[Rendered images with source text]
━━━━━━━━━━━━━━━━━━━━
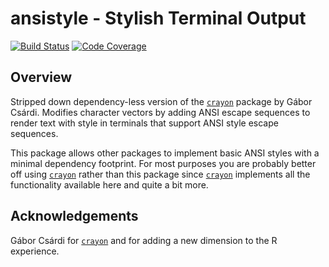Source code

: # ansistyle - Stylish Terminal Output

[![Build Status](https://travis-ci.org/brodieG/ansistyle.png?branch=master)](https://travis-ci.org/brodieG/ansistyle)
[![Code Coverage](https://codecov.io/github/brodieG/unitizer/coverage.svg?branch=master)](https://codecov.io/github/brodieG/ansistyle?branch=master)

## Overview

Stripped down dependency-less version of the [`crayon`][1] package by Gábor Csárdi.  Modifies character vectors by adding ANSI escape sequences to render text with style in terminals that support ANSI style escape sequences.

This package allows other packages to implement basic ANSI styles with a minimal dependency footprint.  For most purposes you are probably better off using [`crayon`][1] rather than this package since [`crayon`][1] implements all the functionality available here and quite a bit more.

## Acknowledgements

Gábor Csárdi for [`crayon`][1] and for adding a new dimension to the R experience.

[1]: https://github.com/gaborcsardi/crayon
━━━━━━━━━━━━━━━━━━━━
» **Exercise description**: An exact copy of all the records is required, with the pictures omitted.

» **The answer**:
Source code

: # ansistyle - Stylish Terminal Output

[![Build Status](https://travis-ci.org/brodieG/ansistyle.png?branch=master)](https://travis-ci.org/brodieG/ansistyle)
[![Code Coverage](https://codecov.io/github/brodieG/unitizer/coverage.svg?branch=master)](https://codecov.io/github/brodieG/ansistyle?branch=master)

## Overview

Stripped down dependency-less version of the [`crayon`][1] package by Gábor Csárdi.  Modifies character vectors by adding ANSI escape sequences to render text with style in terminals that support ANSI style escape sequences.

This package allows other packages to implement basic ANSI styles with a minimal dependency footprint.  For most purposes you are probably better off using [`crayon`][1] rather than this package since [`crayon`][1] implements all the functionality available here and quite a bit more.

## Acknowledgements

Gábor Csárdi for [`crayon`][1] and for adding a new dimension to the R experience.

[1]: https://github.com/gaborcsardi/crayon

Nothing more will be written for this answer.